Gather all lines in the entries that include the word "points".

-- Opening Marker --

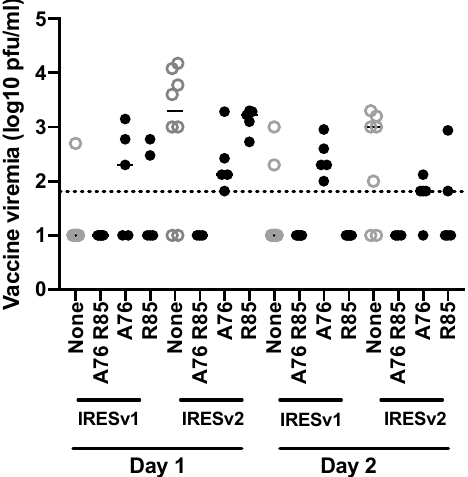
Figure 6. Viremia following vaccination with mutated ZPC/IRES vaccines. Individual data points are shown in log 10 -transformed titers. The mean is denoted by a bar in each group. ZPC/IRESv1 and ZPC/IRESv2 are included as grayed out open circles as a comparison from data in Figure 3B. Dashed line denotes limit of detection = 1.81 log 10 pfu/mL.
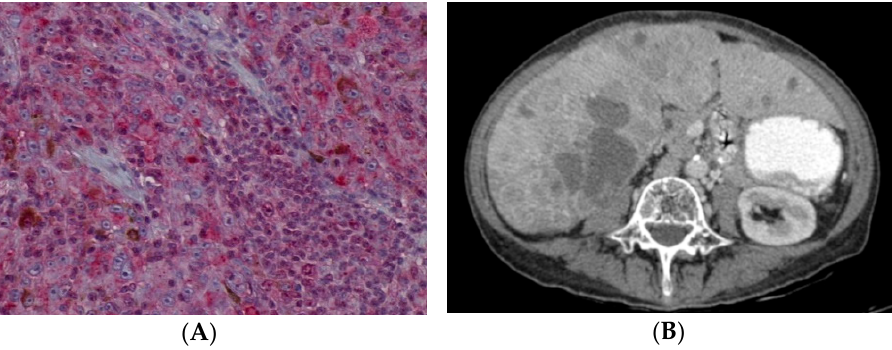
Figure 7. ( A ) Low grade nuclear BAP1 staining in a patient who died due to uveal melanoma metastasis. ( B ) Liver metas- tasis in an axial slice of a computed tomography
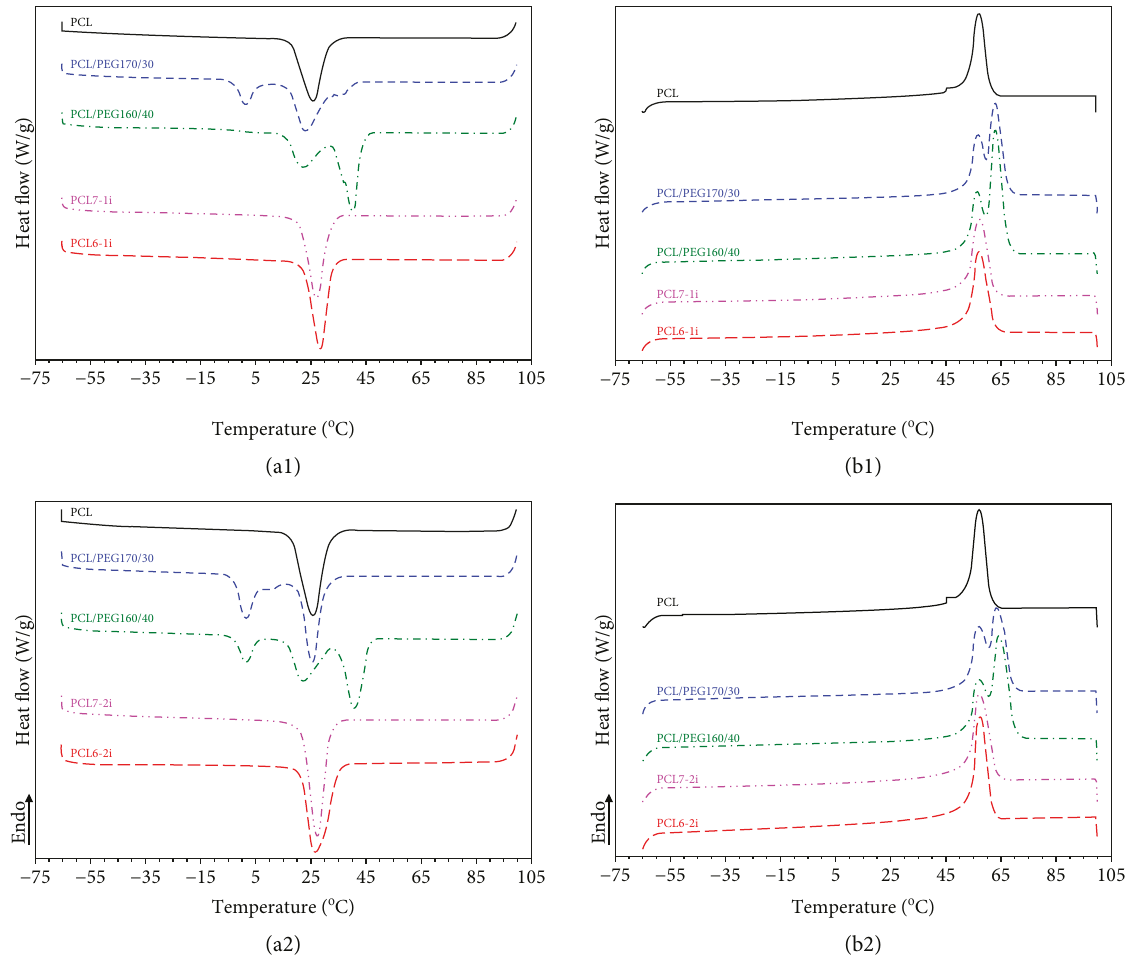
Figure 2: Comparison of DSC cooling thermograms (a1 and a2) and second heating thermograms (b1 and b2) for PCL/PEG1 (numbers 1) and PCL/PEG2 (numbers 2) samples, before and after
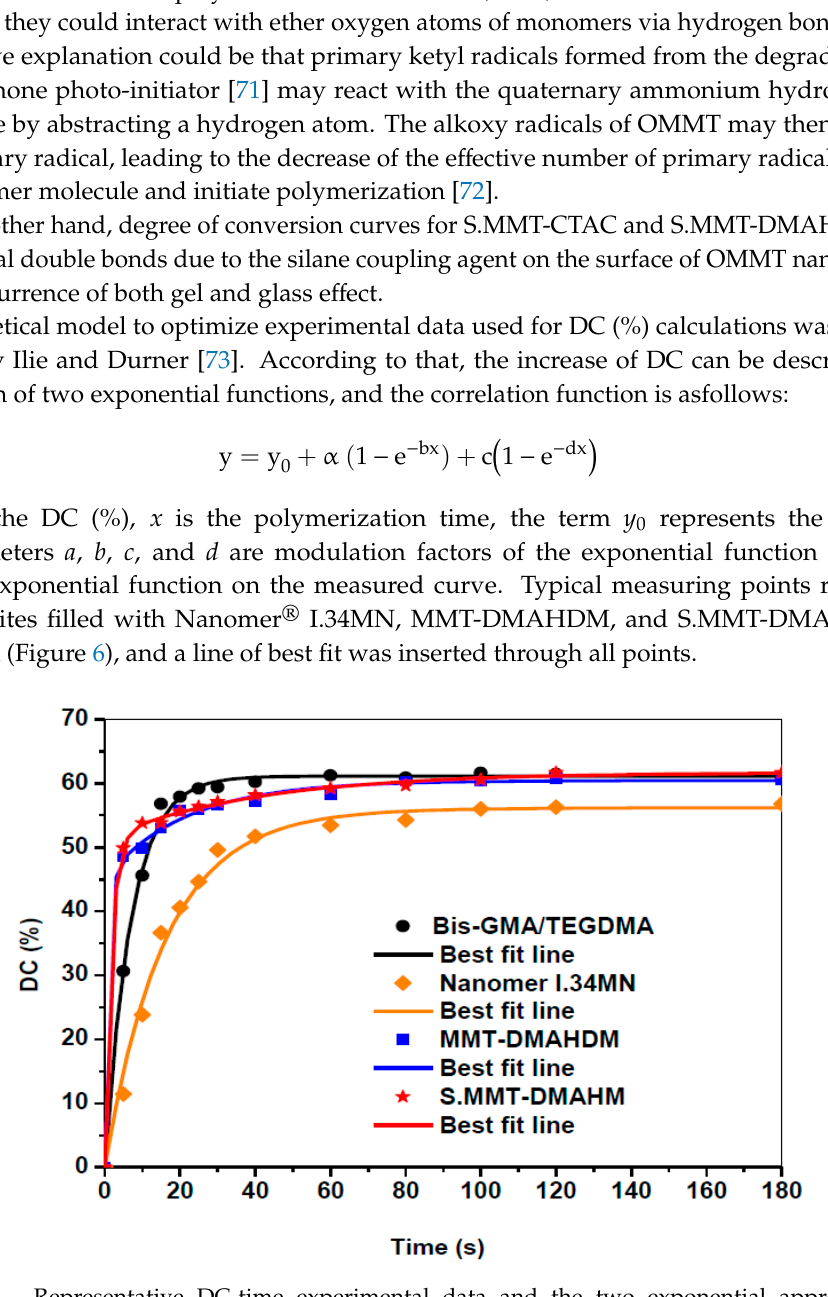
Figure 6. Representative DC-time experimental data and the two exponential approximate functions, for pure Bis-GMA/TEGDMA matrix and nanocomposites filled with Nanomer ® I.34MN, MMT-DMAHDM and S.MMT-DMAHDM. Lines of best fit are drawn through all experimental points of the approximate function.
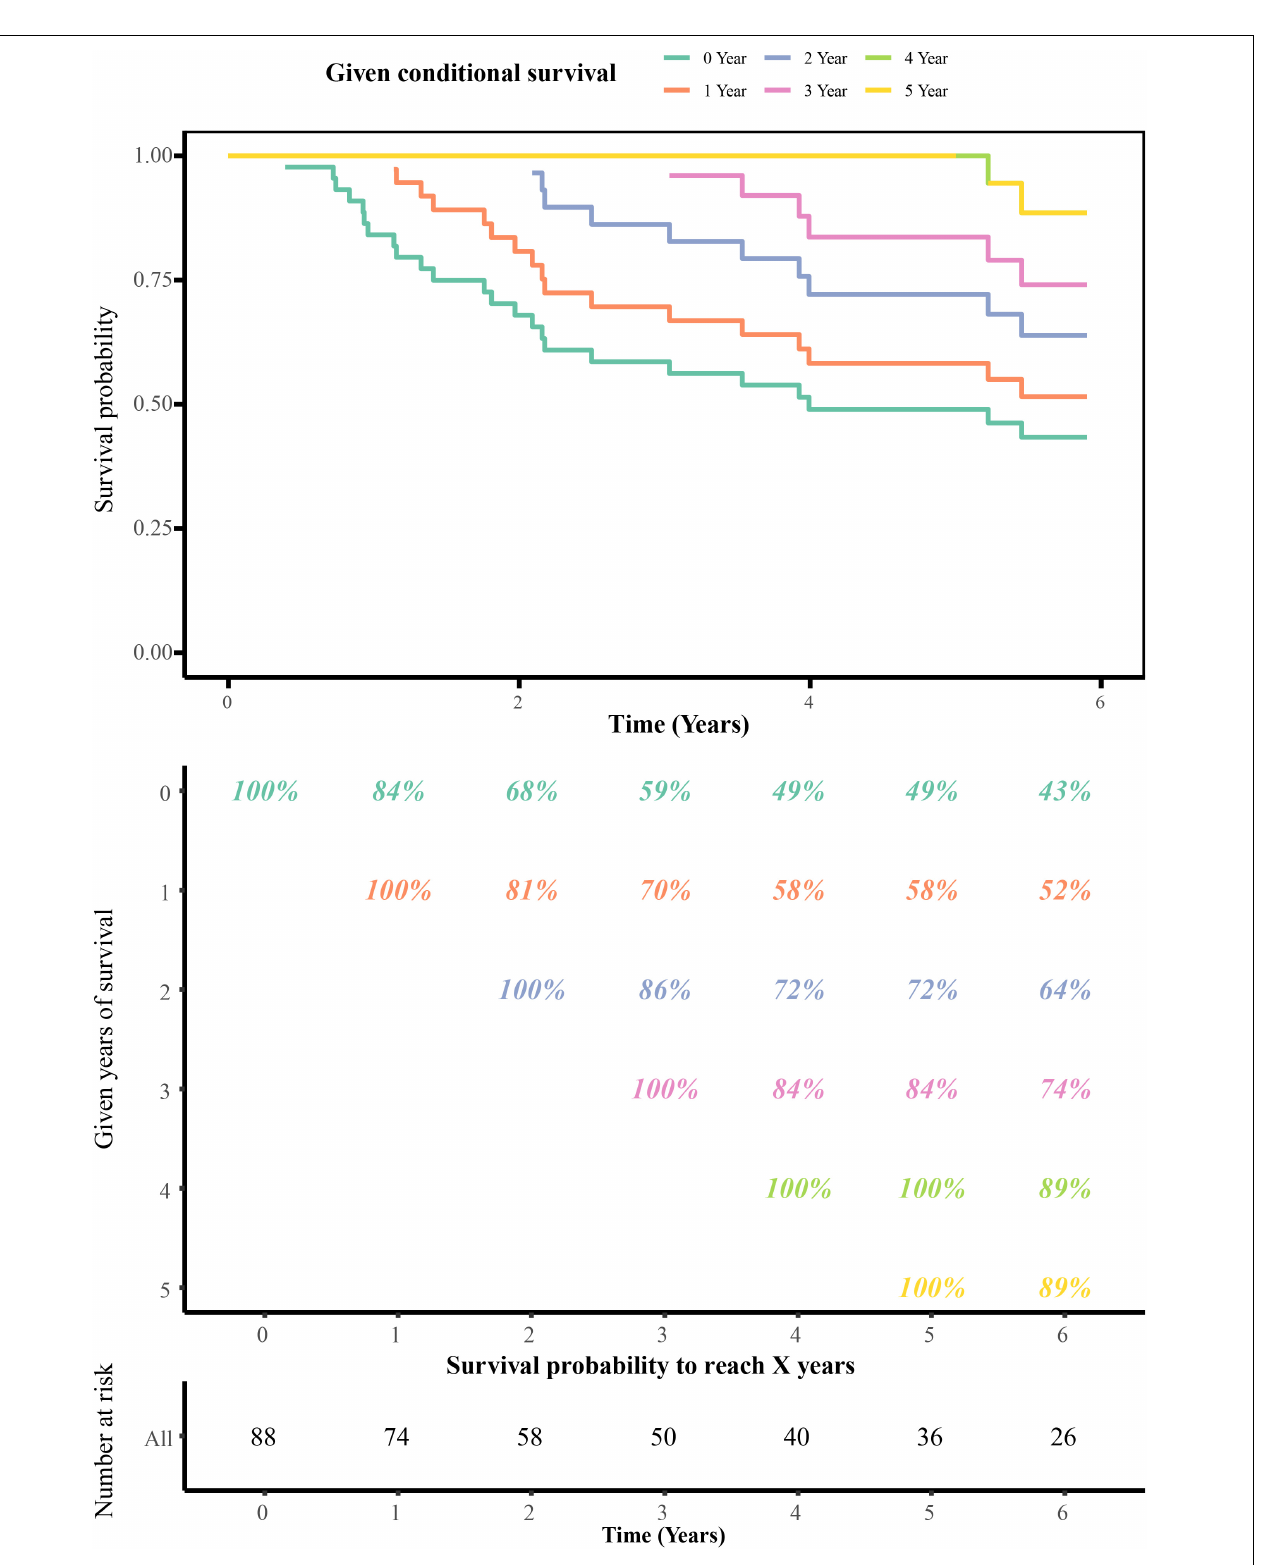
Frontiers in Cell and Developmental Biology |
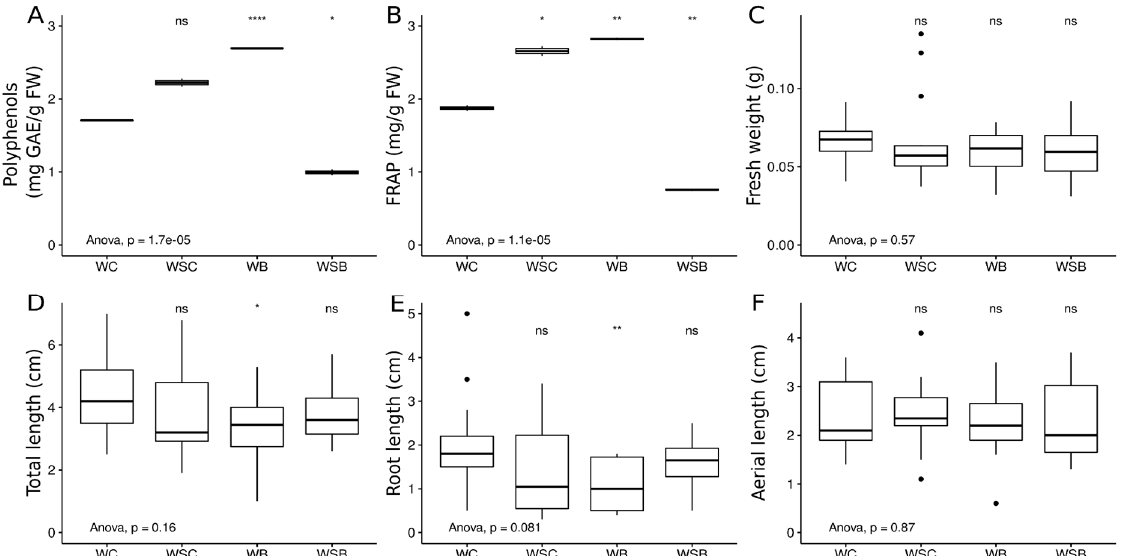
Figure 5. Boxplot representation of germination results of ( A ) polyphenols, ( B ) FRAP, ( C ) fresh weight, ( D ) total weight, ( E ) root length, and ( F ) aerial part length in each of the treatment groups (WC, without inoculum and no sucrose addition; WSC, without inoculum and sucrose addition; WB, with inoculum and no sucrose addition; WSB, with inoculum and sucrose addition). Results of the ANOVA comparison ( p -value) between treatments is reported as notation below the boxplot. Results of statistical comparison, using t -test, of each treatment group with respect to the control (WC treatment) are reported as annotations above each boxplot (ns: not significant; * p < 0.05; ** p < 0.01; **** p < 0.0001).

-- Closing Marker --

▶ _Response box_
Figure 6. Viremia following vaccination with mutated ZPC/IRES vaccines. Individual data points are shown in log 10 -transformed titers. The mean is denoted by a bar in each group. ZPC/IRESv1 and ZPC/IRESv2 are included as grayed out open circles as a comparison from data in Figure 3B. Dashed line denotes limit of detection = 1.81 log 10 pfu/mL.
Figure 6. Representative DC-time experimental data and the two exponential approximate functions, for pure Bis-GMA/TEGDMA matrix and nanocomposites filled with Nanomer ® I.34MN, MMT-DMAHDM and S.MMT-DMAHDM. Lines of best fit are drawn through all experimental points of the approximate function.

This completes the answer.